As for Lebanon, its national army splits whenever sectarian schisms and clashes erupt. The soldiers, in these cases, take their weapons and carry them to their sects. After the 1982 invasion, while the state’s army was debilitated and divided, the Lebanese state sought the help of multinational forces, American, French, British and Italian, to bring an end to the chaos. Those forces themselves failed and left the country.


Lebanese army retired officers’ appearances on television stations take our bewilderment to its peak: as the decades they served in the military, during which they heard lecture after lecture about national unity, perhaps giving lectures about loyalty to the army and the homeland themselves, have not deterred them from joining their sectarian militia and echoing its morbid narrative.


National armies’ ineffectiveness as compared to those communities is strongest when the community is strong as a community and the state and its army are weak as states and armies. Times of civil war or of preparation for civil war are ideal settings for demonstrating this formula.

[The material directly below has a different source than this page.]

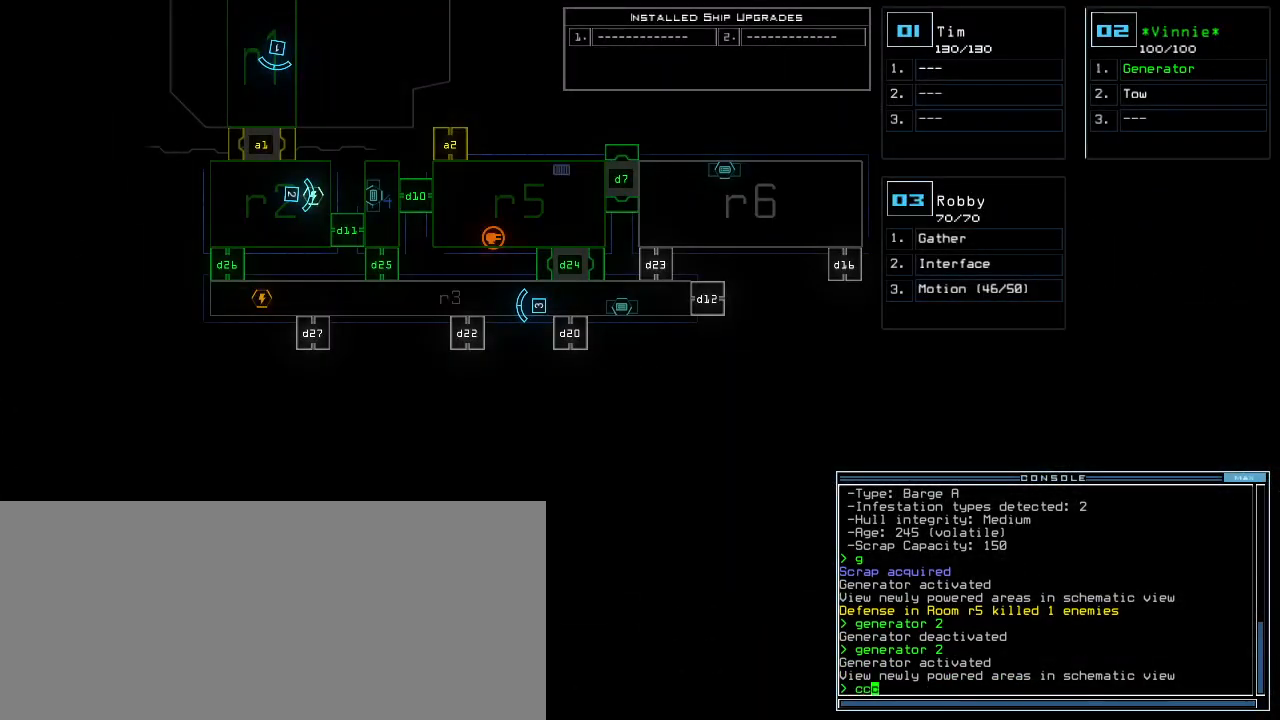
{"keys": [], "events": [[40, "c", "up"], [80, "return", "up"]]}
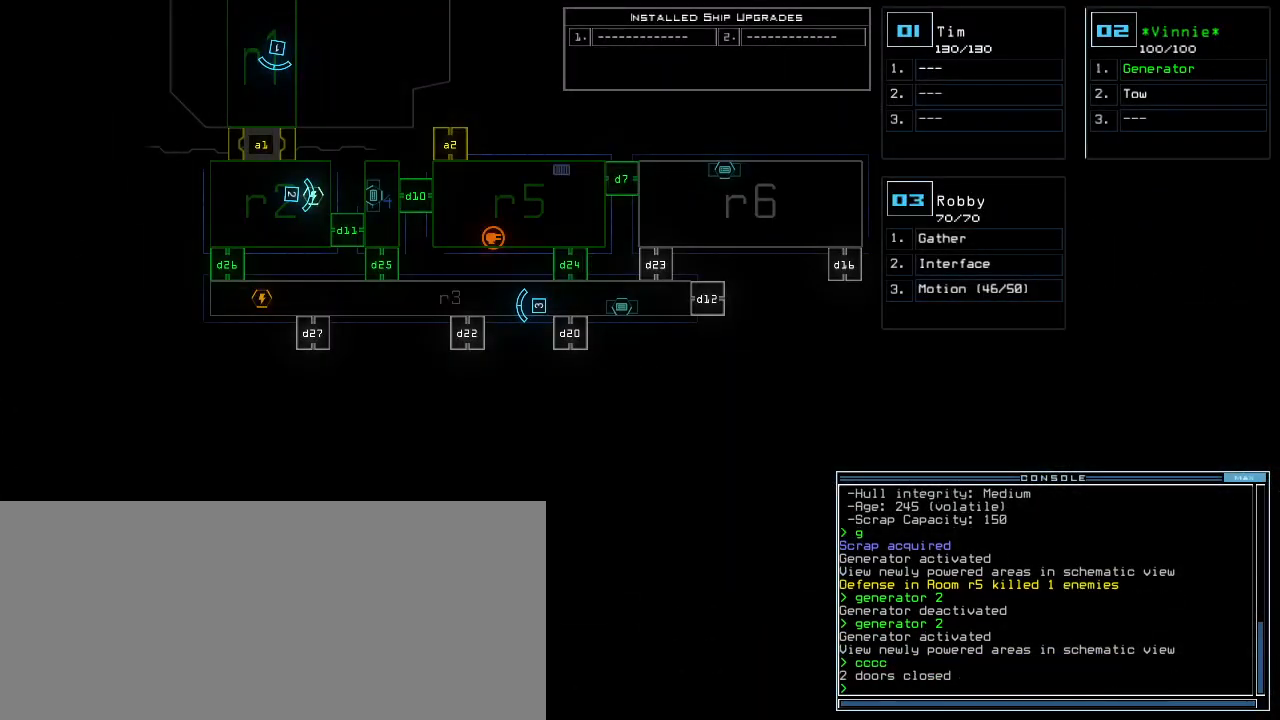
{"keys": ["2"], "events": [[300, "d", "down"], [380, "d", "up"], [500, "2", "down"]]}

During the Yugoslav war in the early 1990s, one of the earliest sparks was the Croatian forces’ revolt against the “Socialist Federal Republic of Yugoslavia” and its army the “Yugoslav People’s Army,” which had been led by Serbs. Just very recently, as Addis Ababa was talking about its control of the city of Mekelle, the capital of the Tigray region, the Tigrayans talked about a potential split in the Ethiopian army along ethnic grounds, with Tigrayans defecting to join the forces of their region.


Beyond this, of the 140 civil wars witnessed around the world between 1945 and 1999, only 18 percent ended with an accord establishing peace. However, despite these accords, some of those conflicts did not fully evade renewed violence, either because the larger community with the most control over the state apparatus walked back on the commitments it had made when signing the settlement or because the weaker and smaller group broke the terms of the settlement, hoping to obtain, through violence, better terms.


Decades ago, there emerged those who spoke of “nations in the process of formation.” Decades since, we urgently need brave voices to say that those nations were not formed and that their collapsing armies’ state of affairs mirrors this failure more clearly than anything else. However, this is the last thing we would like to admit, not only because national unity and the army’s strength are reinforced by many poems and songs, but also because affirming this fact leaves us facing an existential question, trapped naked in a jungle. Many peoples, including ours, take shelter, in this jungle, only with a nakedness awaited by the dragon’s mouth.